ValueError: setting an array element with a sequence. The requested array has an inhomogeneous shape after 1 dimensions. The detected shape was (339,) + inhomogeneous part.
jvdd commented 6 months ago

Hi @jeremyhermann,

Thanks for submitting this issue. If you can provide a (minimal) reproducible example, I'll gladly further analyze why this error occurs.

mrzdev commented 6 months ago

Hi,

chiming in, I observed the same issue occur a while ago using PowerShap with Optuna .

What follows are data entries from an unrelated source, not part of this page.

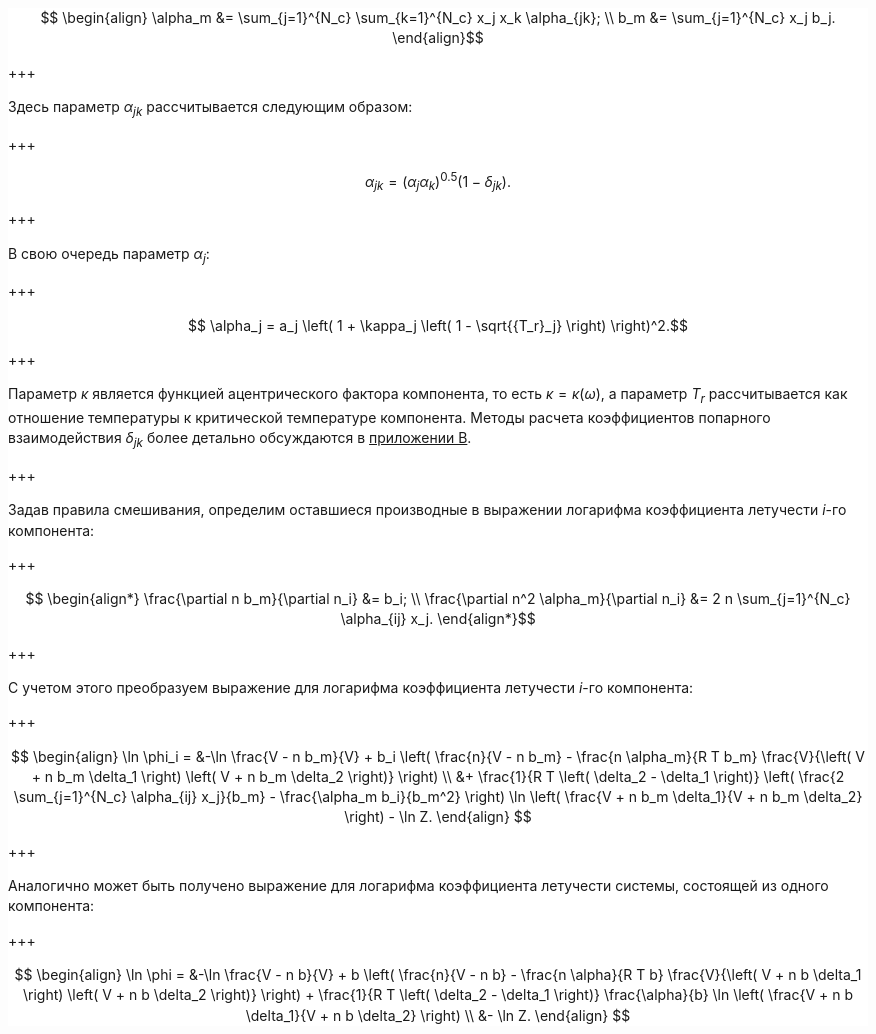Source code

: $$ \begin{align} \alpha_m &= \sum_{j=1}^{N_c} \sum_{k=1}^{N_c} x_j x_k \alpha_{jk}; \\ b_m &= \sum_{j=1}^{N_c} x_j b_j. \end{align}$$

+++

Здесь параметр $\alpha_{jk}$ рассчитывается следующим образом:

+++

$$\alpha_{jk} = \left( \alpha_j \alpha_k \right)^{0.5} \left( 1 - \delta_{jk} \right).$$

+++

В свою очередь параметр $\alpha_j$:

+++

$$ \alpha_j = a_j \left( 1 + \kappa_j \left( 1 - \sqrt{{T_r}_j} \right) \right)^2.$$

+++

Параметр $\kappa$ является функцией ацентрического фактора компонента, то есть $\kappa = \kappa \left( \omega \right)$, а параметр $T_r$ рассчитывается как отношение температуры к критической температуре компонента. Методы расчета коэффициентов попарного взаимодействия $\delta_{jk}$ более детально обсуждаются в [приложении B](./EOS-Appendix-B-BIP.html#pvt-eos-appendix-bip).

+++

Задав правила смешивания, определим оставшиеся производные в выражении логарифма коэффициента летучести $i$-го компонента:

+++

$$ \begin{align*} \frac{\partial n b_m}{\partial n_i} &= b_i; \\ \frac{\partial n^2 \alpha_m}{\partial n_i} &= 2 n \sum_{j=1}^{N_c} \alpha_{ij} x_j. \end{align*}$$

+++

<a id='pvt-eos-srk_pr-fugacity_coeff-tv'></a>
С учетом этого преобразуем выражение для логарифма коэффициента летучести $i$-го компонента:

+++

$$ \begin{align} \ln \phi_i = &-\ln \frac{V - n b_m}{V} + b_i \left( \frac{n}{V - n b_m} - \frac{n \alpha_m}{R T b_m} \frac{V}{\left( V + n b_m \delta_1 \right) \left( V + n b_m \delta_2 \right)} \right) \\ &+ \frac{1}{R T \left( \delta_2 - \delta_1 \right)} \left( \frac{2 \sum_{j=1}^{N_c} \alpha_{ij} x_j}{b_m} - \frac{\alpha_m b_i}{b_m^2} \right) \ln \left( \frac{V + n b_m \delta_1}{V + n b_m \delta_2} \right) - \ln Z. \end{align} $$

+++

Аналогично может быть получено выражение для логарифма коэффициента летучести системы, состоящей из одного компонента:

+++

$$ \begin{align} \ln \phi = &-\ln \frac{V - n b}{V} + b \left( \frac{n}{V - n b} - \frac{n \alpha}{R T b} \frac{V}{\left( V + n b \delta_1 \right) \left( V + n b \delta_2 \right)} \right) + \frac{1}{R T \left( \delta_2 - \delta_1 \right)} \frac{\alpha}{b} \ln \left( \frac{V + n b \delta_1}{V + n b \delta_2} \right) \\ &- \ln Z. \end{align} $$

I tracked it down to _TTestPower().solvepower call in utils.py issuing a warning site-packages/statsmodels/stats/power.py:525: ConvergenceWarning: Failed to converge on a solution. and returning a list instead of a scalar here:

https://github.com/predict-idlab/powershap/blob/4a60fbe79d67d311693e4c9a8616f81d652f2bb4/powershap/utils.py?plain=1#L51

In that case, after appending the result to _requirediterations list, we end up with inhomogeneous shape and it leads to an error during conversion of _requirediterations to numpy array here: https://github.com/predict-idlab/powershap/blob/4a60fbe79d67d311693e4c9a8616f81d652f2bb4/powershap/utils.py?plain=1#L72

Logging the _solvepower returns in each iteration:

[10.]
2.4867261850681004
2.6408546509597652
...

Here's a repro from trial that errored out for me. The solution is maybe simply unpacking first value invariant if a scalar or a list: np.asarray(solved_power).flatten()[0] before appending. Let me know what you think.

jonasvdd commented 5 months ago

@jvdd @JarneVerhaeghe - this appears highly similar to the error that I obtained when updating the dependencies.

hentt30 commented 4 months ago

I'm having the same error since upgrading to NumPy 1.24.1. Looks like it was caused by a breaking change in NumPy.

https://numpy.org/neps/nep-0034-infer-dtype-is-object.html

ppawlo97 commented 1 month ago

I'm still experiencing the same error, would it be possible to adjust the code to make it compatible with later versions of NumPy?